What exactly are niosomes, and how are they being used in the context of malaria treatment?

Niosomes are tiny vesicles, similar to liposomes, made from components like Tween 80, cholesterol, and stearylamine. These components form a bilayered structure capable of encapsulating drugs. They're being explored as a way to deliver anti-malarial drugs more effectively. Unlike traditional drug delivery methods, niosomes can improve drug absorption, reduce toxicity, and protect drugs from degradation, which could lead to better treatment outcomes for diseases like malaria.

How was the effectiveness of niosomes, carrying curcumin and primaquine, evaluated in the study?

The research explored the use of niosomes to co-deliver curcumin and primaquine. Curcumin and primaquine were encapsulated within the niosomes, and this combination was tested in mice infected with Plasmodium berghei. The results indicated that this approach enhanced the anti-malarial activity and survival rates compared to using the drugs individually. The co-delivery is important, as it could improve efficacy and potentially reduce the dosage needed for each drug, lowering the risk of side effects.

What were the key characteristics of the niosomes used in the study, such as size, charge, and drug release profile, and why are these important?

The study showed that niosomes encapsulating curcumin and primaquine had a size of around 220 nm. They also exhibited a positive zeta potential, indicating good stability and preventing aggregation of the vesicles. In vitro studies demonstrated a sustained release of both drugs, with an initial burst release of primaquine followed by a more gradual release. Haemocompatibility studies suggested that the niosome formulation was reasonably safe for intravenous administration. These characteristics are critical for ensuring that the drugs are effectively delivered to the site of infection and that the treatment is safe for the patient.

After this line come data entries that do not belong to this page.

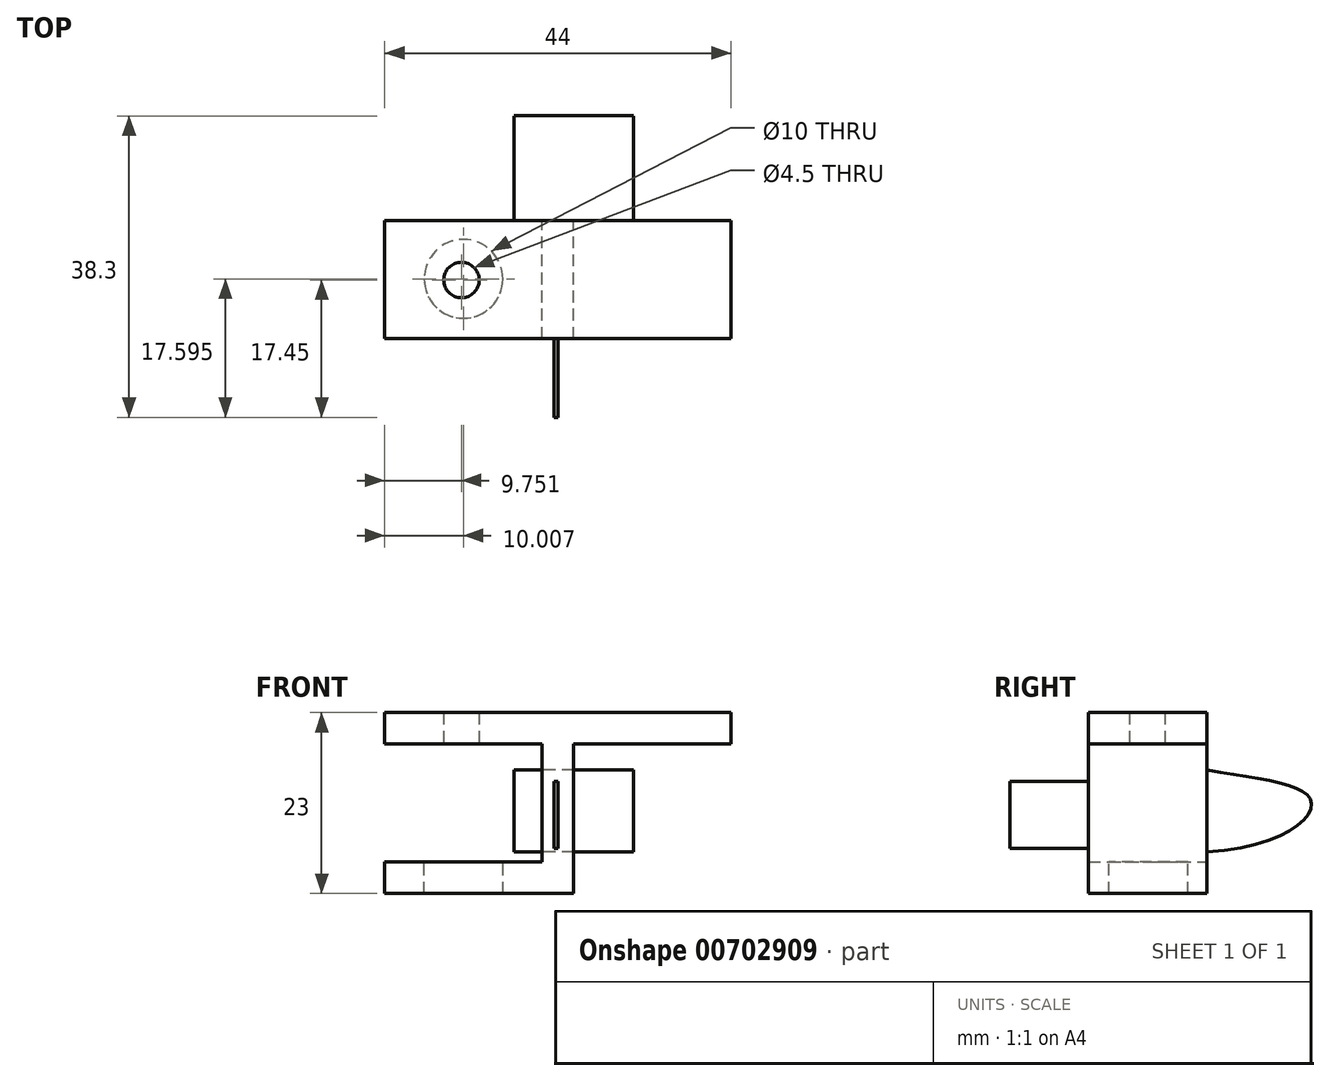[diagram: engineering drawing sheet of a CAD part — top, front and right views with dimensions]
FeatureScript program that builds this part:
annotation { "Feature Type Name" : "Feature", "Feature Type Description" : "" }
export const myFeature = defineFeature(function(context is Context, id is Id, definition is map)
    precondition{}
    {
        {
            var Q0;
            Q0=qCreatedBy(makeId("Front.planeOp"),FACE);
            var sketch = newSketch(context, id + "F0", { "sketchPlane" : qUnion([Q0])});
            skPoint(sketch, "E0.middle", {"position": v(0, 0) * mm});
            skLineSegment(sketch, "E1.bottom", {"start": v(24, 4) * mm, "end": v(20, 4) * mm});
            skLineSegment(sketch, "E1.top", {"start": v(24, 19) * mm, "end": v(20, 19) * mm});
            skLineSegment(sketch, "E1.left", {"start": v(24, 4) * mm, "end": v(24, 19) * mm});
            skLineSegment(sketch, "E1.right", {"start": v(20, 4) * mm, "end": v(20, 19) * mm});
            skLineSegment(sketch, "E2.top", {"start": v(0, 23) * mm, "end": v(44, 23) * mm});
            skLineSegment(sketch, "E2.left", {"start": v(0, 19) * mm, "end": v(0, 23) * mm});
            skLineSegment(sketch, "E2.right", {"start": v(44, 19) * mm, "end": v(44, 23) * mm});
            skLineSegment(sketch, "E3.bottom", {"start": v(24, 4) * mm, "end": v(0, 4) * mm});
            skLineSegment(sketch, "E3.top", {"start": v(24, 0) * mm, "end": v(0, 0) * mm});
            skLineSegment(sketch, "E3.left", {"start": v(24, 4) * mm, "end": v(24, 0) * mm});
            skLineSegment(sketch, "E3.right", {"start": v(0, 4) * mm, "end": v(0, 0) * mm});
            skLineSegment(sketch, "E4", {"start": v(0, 19) * mm, "end": v(44, 19) * mm});
            skSolve(sketch);
        }
        {
            var Q0;
            Q0=makeQuery(id+"F0.imprint","IMPRINT",FACE,{"disambiguationData":[TD([[makeQuery(id+"F0.imprint","IMPRINT",EDGE,{"derivedFrom":sQuery(id+"F0.wireOp",EDGE,"E3.top")}),-1.0]])]});
            var Q1;
            {var subQ0=sQuery(id+"F0.wireOp",EDGE,"E1.left");Q1=makeQuery(id+"F0.imprint","IMPRINT",FACE,{"disambiguationData":[TD([[makeQuery(id+"F0.imprint","IMPRINT",EDGE,{"derivedFrom":subQ0}),1.0]])]});}
            var Q2;
            Q2=makeQuery(id+"F0.imprint","IMPRINT",FACE,{"disambiguationData":[TD([[makeQuery(id+"F0.imprint","IMPRINT",EDGE,{"derivedFrom":sQuery(id+"F0.wireOp",EDGE,"E2.top")}),-1.0]])]});
            extrude(context, id + "F1", {"entities" : qUnion([Q0, Q1, Q2]), "depth" : 15 * mm, "offsetDistance" : 25 * mm});
        }
        {
            var Q0;
            Q0=makeQuery(id+"F1.opExtrude","SWEPT_FACE",FACE,{"disambiguationData":[OSD([sQuery(id+"F0.wireOp",EDGE,"E3.bottom")])]});
            var sketch = newSketch(context, id + "F2", { "sketchPlane" : qUnion([Q0])});
            skCircle(sketch, "E5", {"center": v(10, -7.4) * mm, "radius": 5 * mm});
            skSolve(sketch);
        }
        {
            var Q0;
            Q0 = qSketchRegion(id + "F2", true);
            extrude(context, id + "F3", {"entities" : qUnion([Q0]), "operationType" : NewBodyOperationType.REMOVE, "endBound" : BoundingType.THROUGH_ALL, "oppositeDirection" : true, "depth" : 25 * mm, "offsetDistance" : 25 * mm});
        }
        {
            var Q0;
            {var subQ0=sQuery(id+"F0.wireOp",EDGE,"E4");Q0=makeQuery(id+"F1.opExtrude","SWEPT_FACE",FACE,{"disambiguationData":[OSD([subQ0]),TDD([makeQuery(id+"F0.imprint","IMPRINT",EDGE,{"disambiguationData":[TD([[makeQuery(id+"F0.imprint","INTERSECT",VERTEX,{"derivedFrom":[sQuery(id+"F0.wireOp",EDGE,"E1.right"),subQ0]}),1.0]])],"derivedFrom":subQ0})])]});}
            var sketch = newSketch(context, id + "F4", { "sketchPlane" : qUnion([Q0])});
            skCircle(sketch, "E6", {"center": v(9.75, 7.55) * mm, "radius": 2.25 * mm});
            skSolve(sketch);
        }
        {
            var Q0;
            Q0 = qSketchRegion(id + "F4", true);
            extrude(context, id + "F5", {"entities" : qUnion([Q0]), "operationType" : NewBodyOperationType.REMOVE, "endBound" : BoundingType.THROUGH_ALL, "oppositeDirection" : true, "depth" : 25 * mm, "offsetDistance" : 25 * mm});
        }
        {
            var Q0;
            Q0=makeQuery(id+"F1.opExtrude","CAP_FACE",FACE,{"disambiguationData":[OSD([sQuery(id+"F0.wireOp",EDGE,"E1.left"),sQuery(id+"F0.wireOp",EDGE,"E1.right"),sQuery(id+"F0.wireOp",EDGE,"E2.top"),sQuery(id+"F0.wireOp",EDGE,"E2.left"),sQuery(id+"F0.wireOp",EDGE,"E2.right"),sQuery(id+"F0.wireOp",EDGE,"E3.bottom"),sQuery(id+"F0.wireOp",EDGE,"E3.top"),sQuery(id+"F0.wireOp",EDGE,"E3.left"),sQuery(id+"F0.wireOp",EDGE,"E3.right"),sQuery(id+"F0.wireOp",EDGE,"E4")])],"isStart":false});
            var sketch = newSketch(context, id + "F6", { "sketchPlane" : qUnion([Q0])});
            skLineSegment(sketch, "E7.bottom", {"start": v(21.5, 14.27) * mm, "end": v(22, 14.27) * mm});
            skLineSegment(sketch, "E7.top", {"start": v(21.5, 5.77) * mm, "end": v(22, 5.77) * mm});
            skLineSegment(sketch, "E7.left", {"start": v(21.5, 14.27) * mm, "end": v(21.5, 5.77) * mm});
            skLineSegment(sketch, "E7.right", {"start": v(22, 14.27) * mm, "end": v(22, 5.77) * mm});
            skSolve(sketch);
        }
        {
            var Q0;
            Q0 = qSketchRegion(id + "F6", true);
            extrude(context, id + "F7", {"entities" : qUnion([Q0]), "operationType" : NewBodyOperationType.ADD, "depth" : 10 * mm, "offsetDistance" : 25 * mm});
        }
        {
            var Q0;
            Q0=makeQuery(id+"F1.opExtrude","SWEPT_FACE",FACE,{"disambiguationData":[OSD([sQuery(id+"F0.wireOp",EDGE,"E1.left"),sQuery(id+"F0.wireOp",EDGE,"E3.left")])]});
            var sketch = newSketch(context, id + "F8", { "sketchPlane" : qUnion([Q0])});
            skFitSpline(sketch, "E8", {"points": [v(0, 15.7) * mm, v(13.23, 11.84) * mm, v(0, 5.32) * mm], "startDerivative": vector(39.91, -6.63) * mm, "endDerivative": vector(-54.17, -2.43) * mm});
            skLineSegment(sketch, "E9", {"start": v(0, 15.7) * mm, "end": v(0, 5.32) * mm});
            skSolve(sketch);
        }
        {
            var Q0;
            Q0=makeQuery(id+"F8.imprint","IMPRINT",FACE,{"disambiguationData":[TD([[makeQuery(id+"F8.imprint","IMPRINT",EDGE,{"derivedFrom":sQuery(id+"F8.wireOp",EDGE,"E8")}),-1.0]])]});
            extrude(context, id + "F9", {"entities" : qUnion([Q0]), "operationType" : NewBodyOperationType.ADD, "endBound" : BoundingType.SYMMETRIC, "depth" : 15.2 * mm, "offsetDistance" : 25 * mm});
        }
    });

Why is drug resistance such a big problem in malaria treatment, and how might niosomes help overcome this challenge?

Drug resistance poses a significant threat to the effectiveness of malaria treatments. Traditional anti-malarial drugs are becoming less effective, urging the need for alternative solutions. Niosomes offer a potential way to combat drug resistance by improving drug delivery and efficacy. By encapsulating and co-delivering drugs like curcumin and primaquine, niosomes can overcome some of the mechanisms of drug resistance, potentially restoring the effectiveness of older drugs or allowing for the use of lower doses. This is vital for ensuring that malaria remains a treatable disease.

I understand that combination therapies are important for treating malaria. How do niosomes fit into this approach, particularly with drugs like curcumin and primaquine?

Combination therapies, involving two or more drugs targeting different aspects of the parasite's life cycle, have been recommended. One such drug is primaquine, effective against dormant and transmissible stages of the parasite. Researchers are exploring innovative drug delivery systems to enhance anti-malarial treatments. Niosomes offer a promising avenue to co-deliver curcumin and primaquine, aiming to improve effectiveness and reduce side effects. This approach allows for a synergistic effect, where the drugs work together to combat the parasite more effectively, while also potentially reducing the risk of drug resistance.